Darkness erodes me, But I don’t have fear; For the erosion lets me see the light. It peeks through the shut blinds And holds my eyes open.
It sharpens my teeth
And lifts my head to the sky. The blue doesn’t turn to black And the sun doesn’t melt for the moon. I don’t sit in the rays and feel cold anymore. No longer a sheep in wolf’s clothing, Or a wolf in sheep’s. These are just my clothes.
The kind of warmth that makes the rings fall from my fingers, Or the blood flow thicker in my body.
I’ve molded you in my mind
But the clay is starting to clump, and crack my hands.
The rough lips that kissed the scars over my heart. Why do they not move with the intention to speak?
Clear my mind I beg.
Let me see through the eyes I only peer into. The eyes I look into, and the eyes I crave to look back into mine.
Why do you look away?
Why do you not return something as simple as a glance?
Have I asked too much?
Let me knock upon the door that is your mind.

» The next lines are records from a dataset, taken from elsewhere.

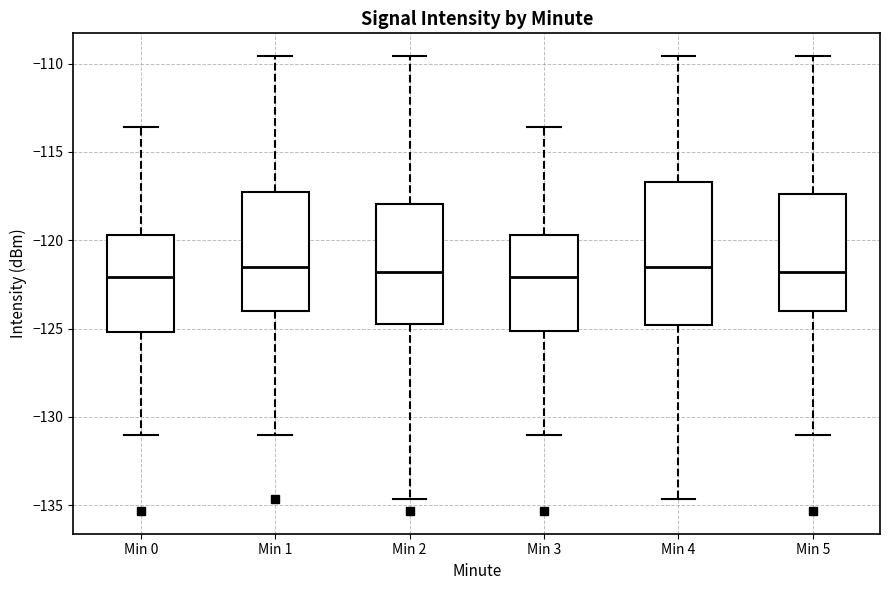

Reading left to right, transcribe this box plot: for each box, give where its median line is, the range the box spans, and where its two whiskers end, as read against the y-axis. The values are not printed on the chart, so give them approximately, as read against the axis.

Min 0: median -122.0, box -125.0 to -119.5, whiskers -131.0 to -113.5
Min 1: median -121.5, box -124.0 to -117.5, whiskers -131.0 to -109.5
Min 2: median -122.0, box -124.5 to -118.0, whiskers -134.5 to -109.5
Min 3: median -122.0, box -125.0 to -119.5, whiskers -131.0 to -113.5
Min 4: median -121.5, box -125.0 to -116.5, whiskers -134.5 to -109.5
Min 5: median -122.0, box -124.0 to -117.5, whiskers -131.0 to -109.5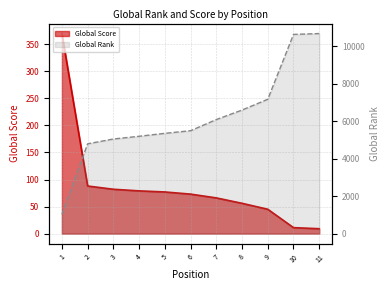

At 4, list the series in order from smallest to largest.

Global Score, Global Rank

Let me ring the doorbell that is your thoughts. Let me see what is behind that door. Ease the pain you’ve placed upon me.
Why must I melt under your touch?
Why must I melt under your gaze?
What do you have that I don’t?
I long for your knowledge, your skill, The will to be better, And the opportunity is like the light at the end of a never-ending hallway. Running out of breath the room goes dark.
With my anxieties proven true, I gave up on you.